:: Exercise ::
Among the entries below, find all lines that include "Sugiyono" and copy them.

(Page images and extracted text)
══════════

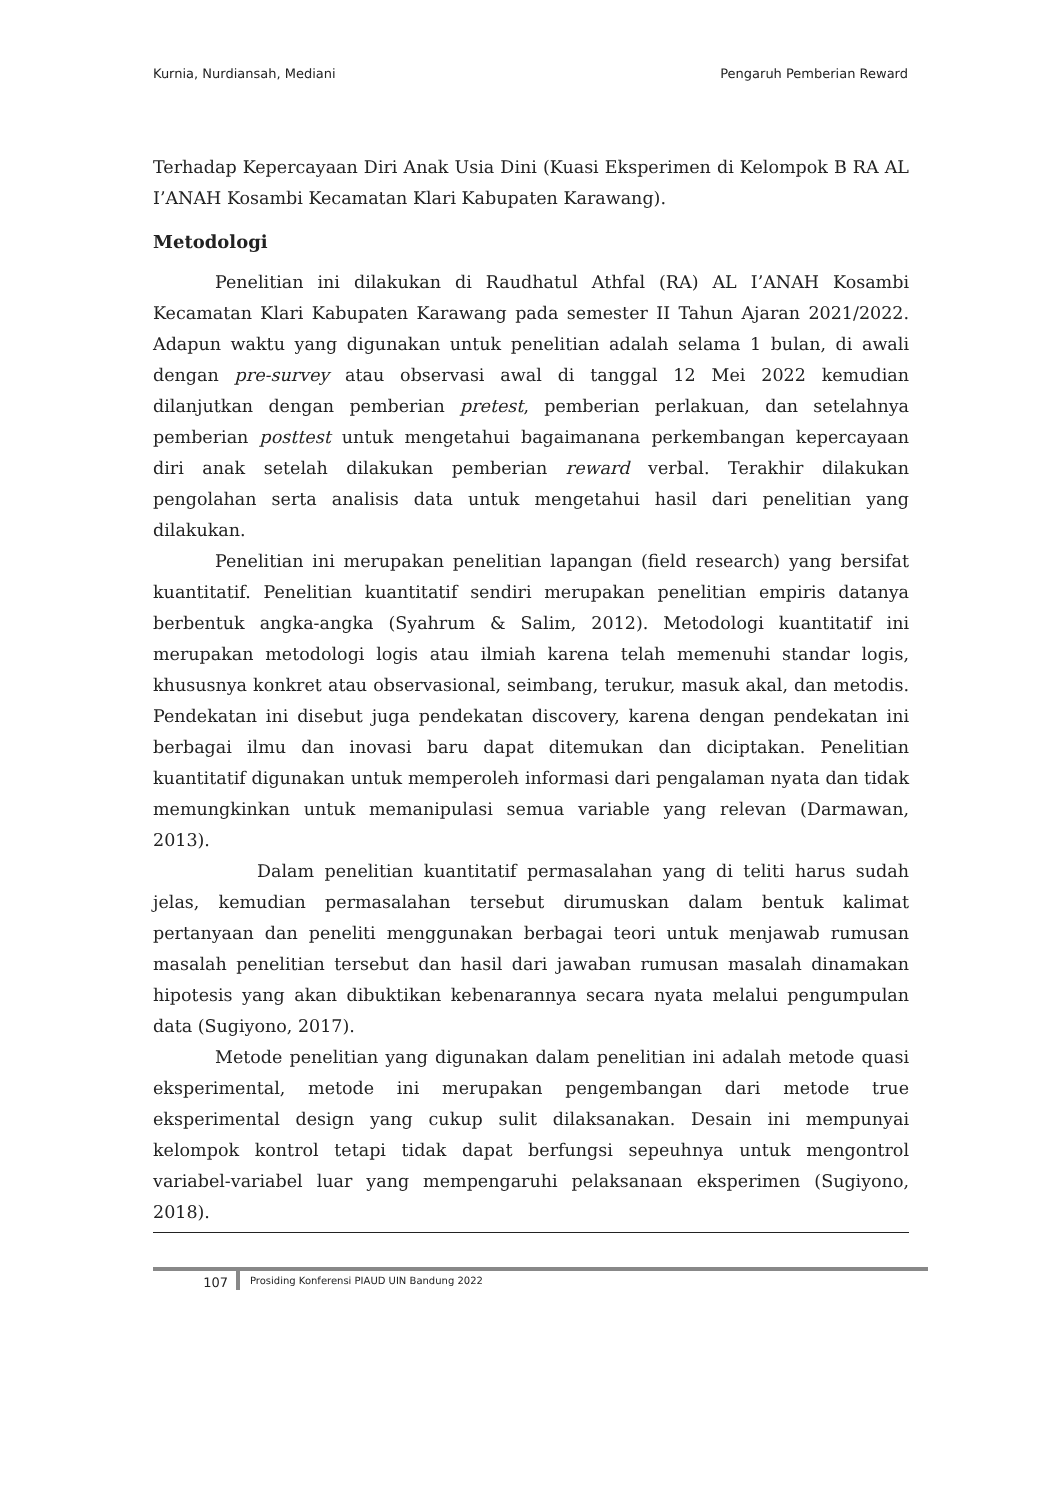Kurnia, Nurdiansah, Mediani Pengaruh Pemberian Reward
Terhadap Kepercayaan Diri Anak Usia Dini (Kuasi Eksperimen di Kelompok B RA AL I’ANAH Kosambi Kecamatan Klari Kabupaten Karawang).
Metodologi
Penelitian ini dilakukan di Raudhatul Athfal (RA) AL I’ANAH Kosambi Kecamatan Klari Kabupaten Karawang pada semester II Tahun Ajaran 2021/2022. Adapun waktu yang digunakan untuk penelitian adalah selama 1 bulan, di awali dengan pre-survey atau observasi awal di tanggal 12 Mei 2022 kemudian dilanjutkan dengan pemberian pretest, pemberian perlakuan, dan setelahnya pemberian posttest untuk mengetahui bagaimanana perkembangan kepercayaan diri anak setelah dilakukan pemberian reward verbal. Terakhir dilakukan pengolahan serta analisis data untuk mengetahui hasil dari penelitian yang dilakukan.
Penelitian ini merupakan penelitian lapangan (field research) yang bersifat kuantitatif. Penelitian kuantitatif sendiri merupakan penelitian empiris datanya berbentuk angka-angka (Syahrum & Salim, 2012). Metodologi kuantitatif ini merupakan metodologi logis atau ilmiah karena telah memenuhi standar logis, khususnya konkret atau observasional, seimbang, terukur, masuk akal, dan metodis. Pendekatan ini disebut juga pendekatan discovery, karena dengan pendekatan ini berbagai ilmu dan inovasi baru dapat ditemukan dan diciptakan. Penelitian kuantitatif digunakan untuk memperoleh informasi dari pengalaman nyata dan tidak memungkinkan untuk memanipulasi semua variable yang relevan (Darmawan, 2013).
Dalam penelitian kuantitatif permasalahan yang di teliti harus sudah jelas, kemudian permasalahan tersebut dirumuskan dalam bentuk kalimat pertanyaan dan peneliti menggunakan berbagai teori untuk menjawab rumusan masalah penelitian tersebut dan hasil dari jawaban rumusan masalah dinamakan hipotesis yang akan dibuktikan kebenarannya secara nyata melalui pengumpulan data (Sugiyono, 2017).
Metode penelitian yang digunakan dalam penelitian ini adalah metode quasi eksperimental, metode ini merupakan pengembangan dari metode true eksperimental design yang cukup sulit dilaksanakan. Desain ini mempunyai kelompok kontrol tetapi tidak dapat berfungsi sepeuhnya untuk mengontrol variabel-variabel luar yang mempengaruhi pelaksanaan eksperimen (Sugiyono, 2018).
107
Prosiding Konferensi PIAUD UIN Bandung 2022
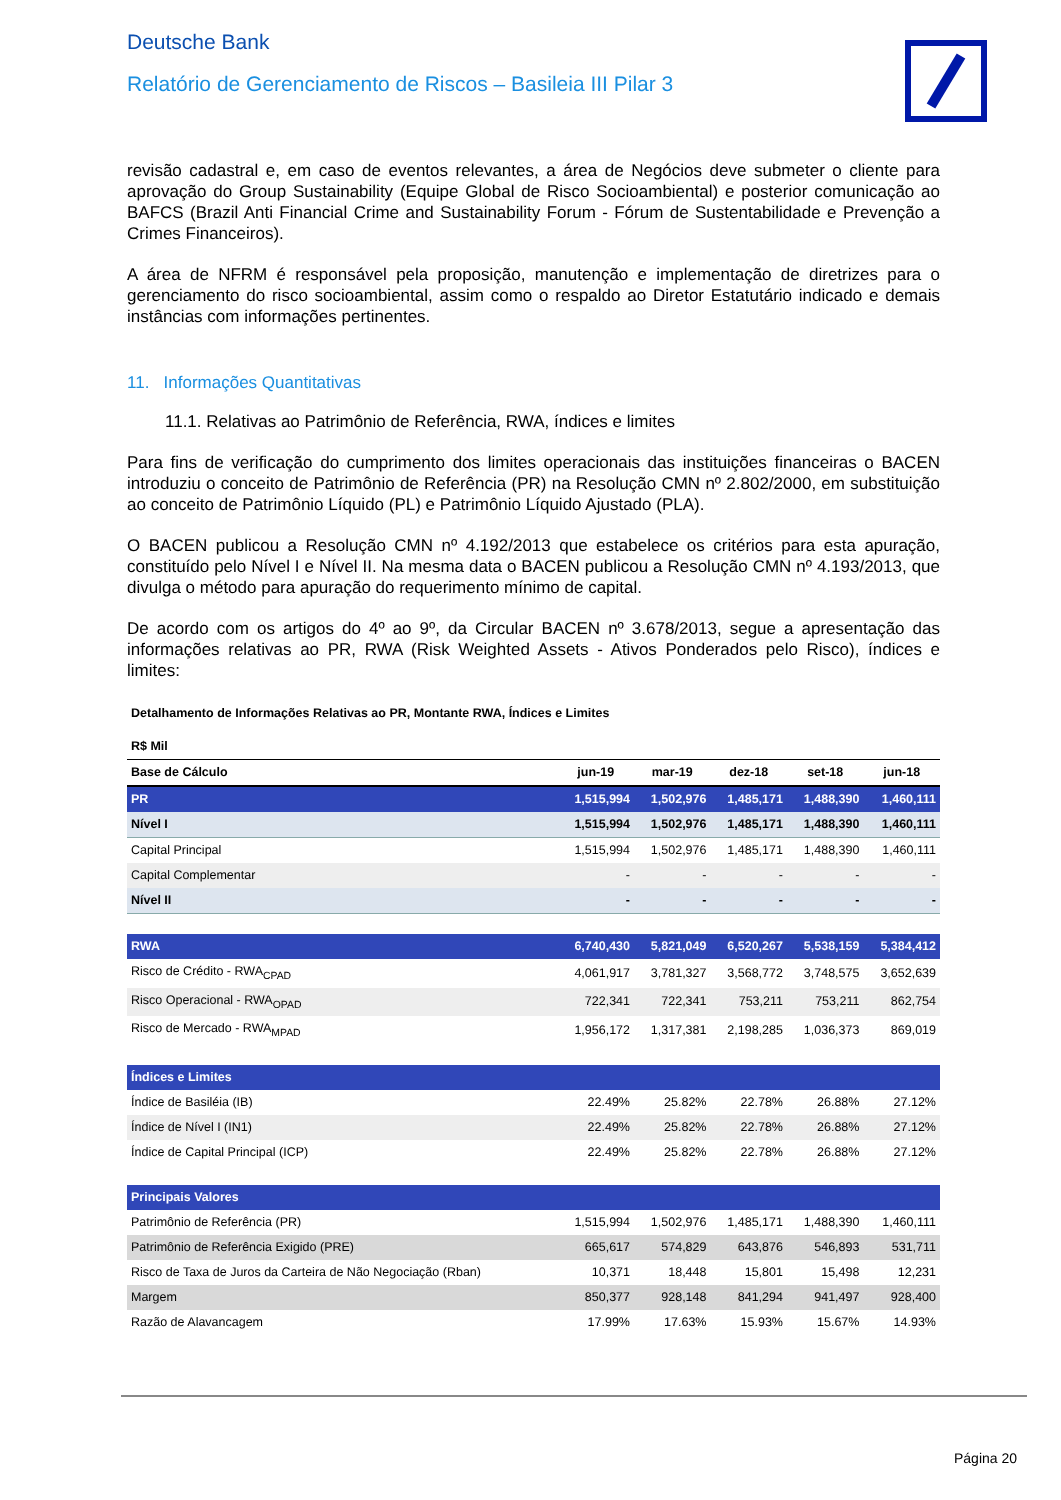Deutsche Bank
Relatório de Gerenciamento de Riscos – Basileia III Pilar 3
revisão cadastral e, em caso de eventos relevantes, a área de Negócios deve submeter o cliente para aprovação do Group Sustainability (Equipe Global de Risco Socioambiental) e posterior comunicação ao BAFCS (Brazil Anti Financial Crime and Sustainability Forum - Fórum de Sustentabilidade e Prevenção a Crimes Financeiros).
A área de NFRM é responsável pela proposição, manutenção e implementação de diretrizes para o gerenciamento do risco socioambiental, assim como o respaldo ao Diretor Estatutário indicado e demais instâncias com informações pertinentes.
11. Informações Quantitativas
11.1. Relativas ao Patrimônio de Referência, RWA, índices e limites
Para fins de verificação do cumprimento dos limites operacionais das instituições financeiras o BACEN introduziu o conceito de Patrimônio de Referência (PR) na Resolução CMN nº 2.802/2000, em substituição ao conceito de Patrimônio Líquido (PL) e Patrimônio Líquido Ajustado (PLA).
O BACEN publicou a Resolução CMN nº 4.192/2013 que estabelece os critérios para esta apuração, constituído pelo Nível I e Nível II. Na mesma data o BACEN publicou a Resolução CMN nº 4.193/2013, que divulga o método para apuração do requerimento mínimo de capital.
De acordo com os artigos do 4º ao 9º, da Circular BACEN nº 3.678/2013, segue a apresentação das informações relativas ao PR, RWA (Risk Weighted Assets - Ativos Ponderados pelo Risco), índices e limites:
| Detalhamento de Informações Relativas ao PR, Montante RWA, Índices e Limites | | | | | |
| R$ Mil | | | | | |
| Base de Cálculo | jun-19 | mar-19 | dez-18 | set-18 | jun-18 |
| PR | 1,515,994 | 1,502,976 | 1,485,171 | 1,488,390 | 1,460,111 |
| Nível I | 1,515,994 | 1,502,976 | 1,485,171 | 1,488,390 | 1,460,111 |
| Capital Principal | 1,515,994 | 1,502,976 | 1,485,171 | 1,488,390 | 1,460,111 |
| Capital Complementar | - | - | - | - | - |
| Nível II | - | - | - | - | - |
| RWA | 6,740,430 | 5,821,049 | 6,520,267 | 5,538,159 | 5,384,412 |
| Risco de Crédito - RWA<sub>CPAD</sub> | 4,061,917 | 3,781,327 | 3,568,772 | 3,748,575 | 3,652,639 |
| Risco Operacional - RWA<sub>OPAD</sub> | 722,341 | 722,341 | 753,211 | 753,211 | 862,754 |
| Risco de Mercado - RWA<sub>MPAD</sub> | 1,956,172 | 1,317,381 | 2,198,285 | 1,036,373 | 869,019 |
| Índices e Limites | | | | | |
| Índice de Basiléia (IB) | 22.49% | 25.82% | 22.78% | 26.88% | 27.12% |
| Índice de Nível I (IN1) | 22.49% | 25.82% | 22.78% | 26.88% | 27.12% |
| Índice de Capital Principal (ICP) | 22.49% | 25.82% | 22.78% | 26.88% | 27.12% |
| Principais Valores | | | | | |
| Patrimônio de Referência (PR) | 1,515,994 | 1,502,976 | 1,485,171 | 1,488,390 | 1,460,111 |
| Patrimônio de Referência Exigido (PRE) | 665,617 | 574,829 | 643,876 | 546,893 | 531,711 |
| Risco de Taxa de Juros da Carteira de Não Negociação (Rban) | 10,371 | 18,448 | 15,801 | 15,498 | 12,231 |
| Margem | 850,377 | 928,148 | 841,294 | 941,497 | 928,400 |
| Razão de Alavancagem | 17.99% | 17.63% | 15.93% | 15.67% | 14.93% |
Página 20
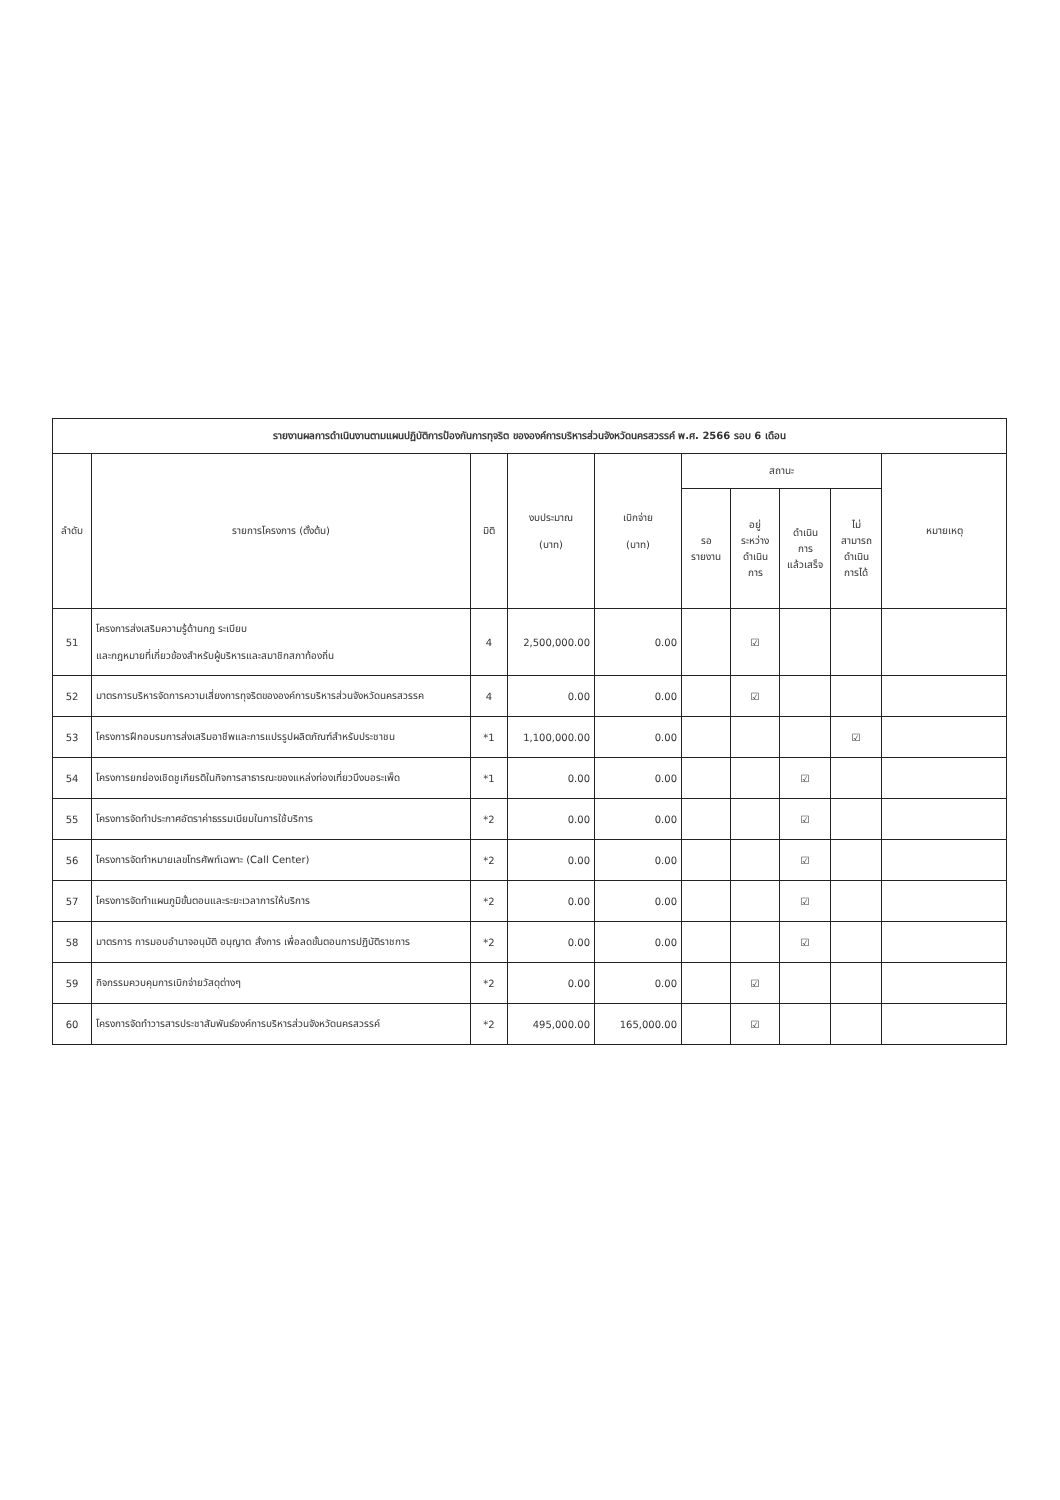| รายงานผลการดำเนินงานตามแผนปฏิบัติการป้องกันการทุจริต ขององค์การบริหารส่วนจังหวัดนครสวรรค์ พ.ศ. 2566 รอบ 6 เดือน | | | | | | | | | |
| --- | --- | --- | --- | --- | --- | --- | --- | --- | --- |
| ลำดับ | รายการโครงการ (ตั้งต้น) | มิติ | งบประมาณ (บาท) | เบิกจ่าย (บาท) | สถานะ | | | | หมายเหตุ |
| | | | | | รอ รายงาน | อยู่ ระหว่าง ดำเนิน การ | ดำเนิน การ แล้วเสร็จ | ไม่ สามารถ ดำเนิน การได้ | |
| 51 | โครงการส่งเสริมความรู้ด้านกฎ ระเบียบ และกฎหมายที่เกี่ยวข้องสำหรับผู้บริหารและสมาชิกสภาท้องถิ่น | 4 | 2,500,000.00 | 0.00 | | ☑ | | | |
| 52 | มาตรการบริหารจัดการความเสี่ยงการทุจริตขององค์การบริหารส่วนจังหวัดนครสวรรค | 4 | 0.00 | 0.00 | | ☑ | | | |
| 53 | โครงการฝึกอบรมการส่งเสริมอาชีพและการแปรรูปผลิตภัณฑ์สำหรับประชาชน | *1 | 1,100,000.00 | 0.00 | | | | ☑ | |
| 54 | โครงการยกย่องเชิดชูเกียรติในกิจการสาธารณะของแหล่งท่องเที่ยวบึงบอระเพ็ด | *1 | 0.00 | 0.00 | | | ☑ | | |
| 55 | โครงการจัดทำประกาศอัตราค่าธรรมเนียมในการใช้บริการ | *2 | 0.00 | 0.00 | | | ☑ | | |
| 56 | โครงการจัดทำหมายเลขโทรศัพท์เฉพาะ (Call Center) | *2 | 0.00 | 0.00 | | | ☑ | | |
| 57 | โครงการจัดทำแผนภูมิขั้นตอนและระยะเวลาการให้บริการ | *2 | 0.00 | 0.00 | | | ☑ | | |
| 58 | มาตรการ การมอบอำนาจอนุมัติ อนุญาต สั่งการ เพื่อลดขั้นตอนการปฏิบัติราชการ | *2 | 0.00 | 0.00 | | | ☑ | | |
| 59 | กิจกรรมควบคุมการเบิกจ่ายวัสดุต่างๆ | *2 | 0.00 | 0.00 | | ☑ | | | |
| 60 | โครงการจัดทำวารสารประชาสัมพันธ์องค์การบริหารส่วนจังหวัดนครสวรรค์ | *2 | 495,000.00 | 165,000.00 | | ☑ | | | |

══════════

:: The completed task ::
Dalam penelitian kuantitatif permasalahan yang di teliti harus sudah jelas, kemudian permasalahan tersebut dirumuskan dalam bentuk kalimat pertanyaan dan peneliti menggunakan berbagai teori untuk menjawab rumusan masalah penelitian tersebut dan hasil dari jawaban rumusan masalah dinamakan hipotesis yang akan dibuktikan kebenarannya secara nyata melalui pengumpulan data (Sugiyono, 2017).
Metode penelitian yang digunakan dalam penelitian ini adalah metode quasi eksperimental, metode ini merupakan pengembangan dari metode true eksperimental design yang cukup sulit dilaksanakan. Desain ini mempunyai kelompok kontrol tetapi tidak dapat berfungsi sepeuhnya untuk mengontrol variabel-variabel luar yang mempengaruhi pelaksanaan eksperimen (Sugiyono, 2018).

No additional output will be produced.